I reformatted your settings.yaml for clarity. Using the following settings.yaml myself:

mqtt:
  hostname: localhost
  port: 1883 #defaults to 1883
deviceName: osmc
client_id: osmc
timezone: Europe/London
power_integer_state: false #defaults to false
update_interval: 60 #Defaults to 60
check_wifi_strength: false

what mosquitto_sub command should I use to view the data?

Edit: It seems that mosquitto_sub -t \# -h localhost does the job.

You need to edit system_sensors.py and change line 97 so that vcgencmd becomes /opt/vc/bin/vcgencmd.

The underlying reason is that the programmer assumed that vcgencmd would be in the path (in /usr/bin), as it is in Raspbian. Unfortunately, Sam decided to put it in /opt/vc/bin. I’ve no idea why it’s been moved, but that was causing the script to fail.

Thank you! It is working.
Can you tell me how did you discover this? I was sure it was something related to systemd because was running as command.

My initial thinking was that it was related to the environment.

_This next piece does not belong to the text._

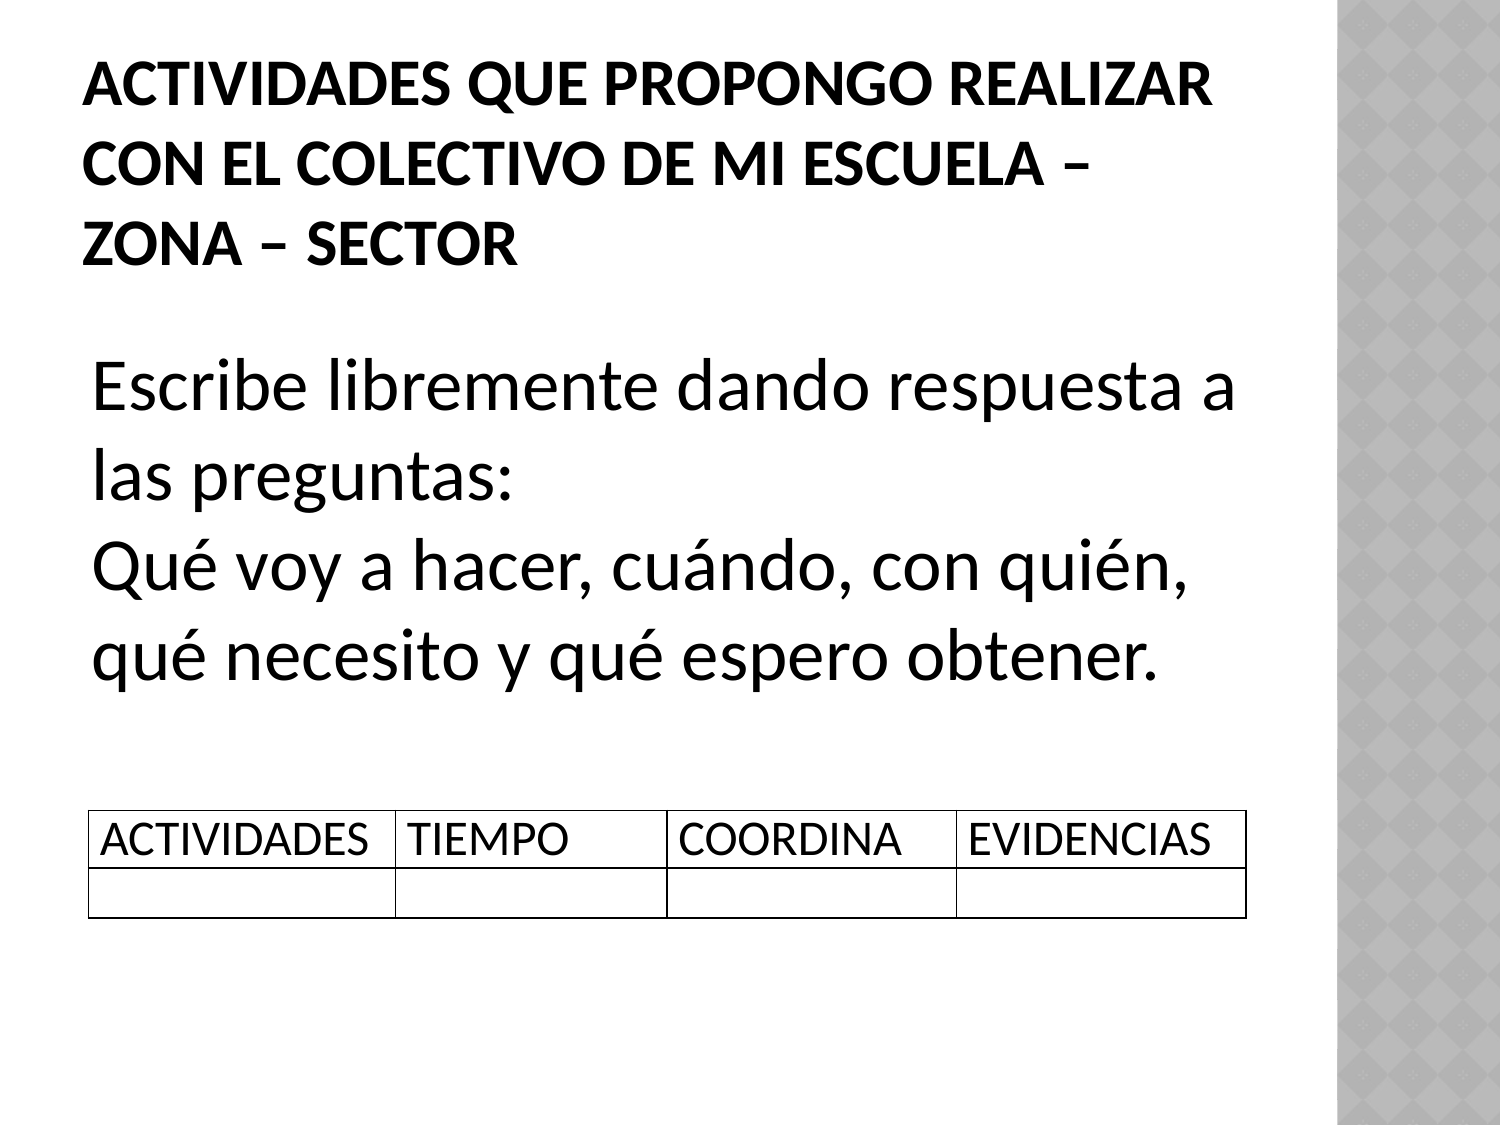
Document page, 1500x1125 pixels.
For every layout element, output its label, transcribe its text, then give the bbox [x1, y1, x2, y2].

Unfortunately, I got a bit side-tracked by the script’s “sub-optimal” signal handling, that you’ve probably noticed yourself, and that I thought might be related to your problem.

Once back on track, I tried to run it from cron – and it failed, as well, That pretty well confirmed that it was an environment issue, so I ran this command to create a clean environment, without the osmc user’s profile:

env -i /bin/bash --noprofile --norc

followed by

/usr/bin/python3 /home/osmc/system_sensors/src/system_sensors.py /home/osmc/system_sensors/src/settings.yaml

That revealed the error. Fortunately, it was the only show-stopper I found, though, as I mentioned, the signal handling, eg kill and Ctrl-C, isn’t working properly – but you can live with that.